Once we were all able to get together and talk about the night before, we realized how terribly ashamed of ourselves we were. We had two shows that night that were pretty subdued, except for the dancing people in the aisles. And we all went back to the hotel and fell asleep early.

The next day, we did some sightseeing with a guide and then headed to the shows. We were all feeling physically better, although we were still rather horrified by the whole event that had happened. We played the second show and as I was walking to the dressing room to meet up with the band I saw a sight that made my blood run cold. The man whose house and party we trashed was making his way towards us with several huge paper bags. I ran into the room and slammed the door. When I told the band about it, they were all horrified. We didn't know what to do. We just knew we didn't want to face the man again. But the decision was taken out of our hands as the local promoter unlocked the door and led him in to confront us.

And in he walked, with a big smile on his face. We stammered out an apology, but he told us that we didn't owe him one. He should have listened to us when we said we didn't want to drink. He felt bad about the whole thing. But somehow, this made me feel even worse. I held my tongue though. He then proceeded to hand out gifts to each and every one of us. He gave me a large bottle of red wine. He said that he had made it himself and if I drank the whole bottle, I wouldn't have a hangover. It was a nice gesture, but at the time, I was still thinking that I'd never drink alcohol again. (That lasted until about the next day.) We thanked him and he headed home. And we never saw him again.
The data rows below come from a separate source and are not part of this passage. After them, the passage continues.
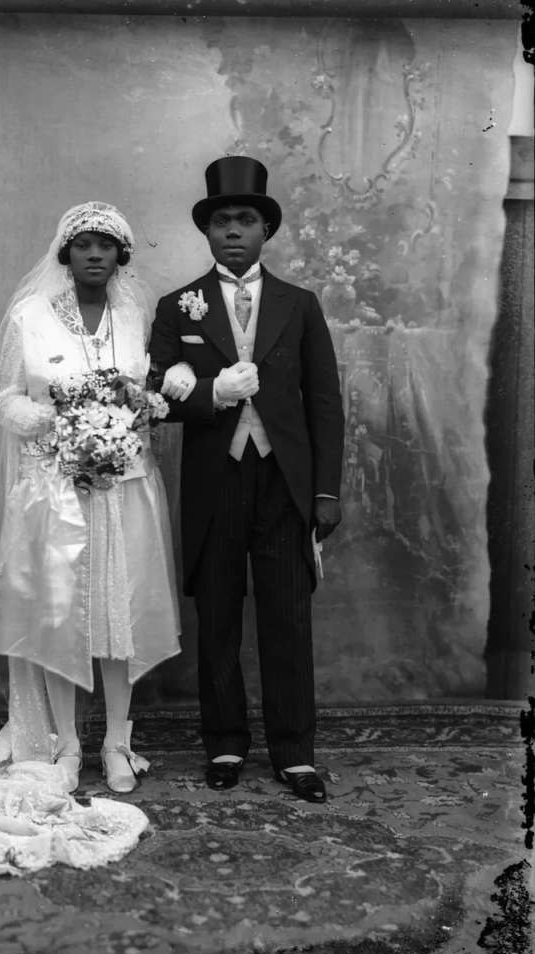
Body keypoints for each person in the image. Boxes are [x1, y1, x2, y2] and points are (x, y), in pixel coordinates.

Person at [0, 202, 183, 878]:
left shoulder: (137, 318)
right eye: (83, 245)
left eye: (106, 246)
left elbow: (149, 394)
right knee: (62, 619)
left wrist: (130, 418)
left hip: (123, 489)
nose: (94, 255)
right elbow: (5, 400)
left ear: (121, 257)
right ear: (65, 254)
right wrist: (62, 428)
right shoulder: (30, 316)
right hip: (55, 491)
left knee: (117, 616)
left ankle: (117, 742)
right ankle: (66, 747)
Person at [149, 157, 345, 803]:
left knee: (287, 616)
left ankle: (294, 753)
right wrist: (211, 391)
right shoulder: (178, 306)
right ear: (206, 231)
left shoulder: (299, 304)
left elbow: (324, 404)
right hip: (216, 482)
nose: (233, 230)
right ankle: (225, 742)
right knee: (218, 617)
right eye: (221, 221)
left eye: (246, 220)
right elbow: (155, 398)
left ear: (266, 230)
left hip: (284, 483)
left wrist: (324, 491)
I look back on this event with lots of mixed feelings. I can laugh about it now due to its absurdity. But I still feel a lot of embarrassment and shame. I realize that we protested about drinking before it happened, but I also realize that I should have put my foot down and refused. It makes me sad because one of the great things about touring was being invited into people's homes and experiencing life they way they lived it. This is something that few tourists get to experience and I savored it each and every time a local would let me into their lives for an hour or a day. This was a one-of-a-kind experience and I blew it. I'll regret that for the rest of my life. And I've never let anything get in the way of experiencing local life again anywhere I've gone.
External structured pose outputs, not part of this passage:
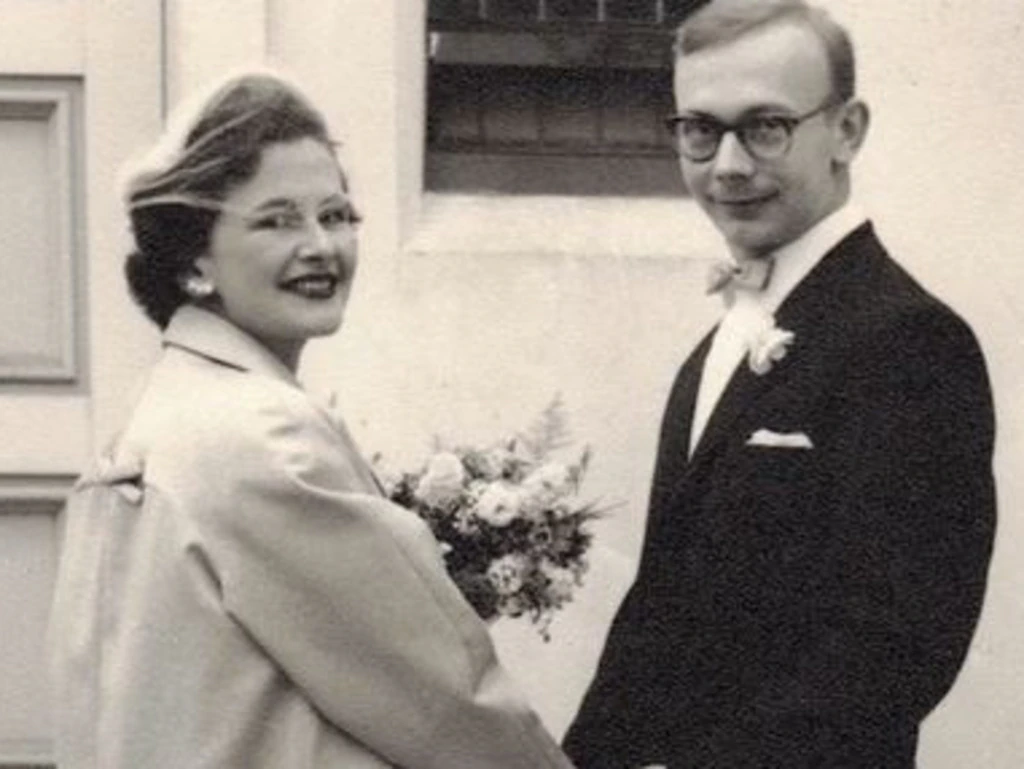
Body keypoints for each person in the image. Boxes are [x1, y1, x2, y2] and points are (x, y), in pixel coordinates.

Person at [48, 71, 574, 769]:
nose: (321, 246)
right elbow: (447, 700)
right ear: (194, 259)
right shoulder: (262, 436)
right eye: (277, 219)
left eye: (335, 215)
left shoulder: (162, 414)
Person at [563, 1, 996, 767]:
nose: (727, 166)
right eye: (700, 129)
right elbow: (661, 609)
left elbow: (894, 648)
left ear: (848, 130)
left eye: (765, 126)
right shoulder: (719, 342)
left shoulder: (909, 341)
I also feel bad because shortly after we left Georgia, it all came to an end and the Communist regime fell. Georgia went through a series of upheavals and violent revolutions and I suspect that most of the people we met there, including this man, were killed during those early years of freedom. I know I was writing to several people there and suddenly I never heard from them again after the revolutions broke out. (The same thing happened when Yugoslavia entered into its war.) I would love to go back there some day, but I know I would probably find a country that was much different than the one I visited.

I took the wine he gave me home and put it in my wine rack. It stayed there for over ten years. One day, Skip and I were looking at it and wondering what it would taste like, we went ahead and opened it. We expected vinegar, or at the very least, a bad, cheap wine. What we tasted was a very good red wine that any wine maker would have been proud to call his own. I wish I could tell that man that and apologize to him once more.

There were more fun happenings in Tbilisi. There was a fun experience with local food. There was the Armenian earthquake, which trapped us there for several extra days. And there was the flight out, shared with goats and chickens. But when I think of the Russian tour, a tour that ended with me having a mini-nervous breakdown, this is the memory that is first in my mind.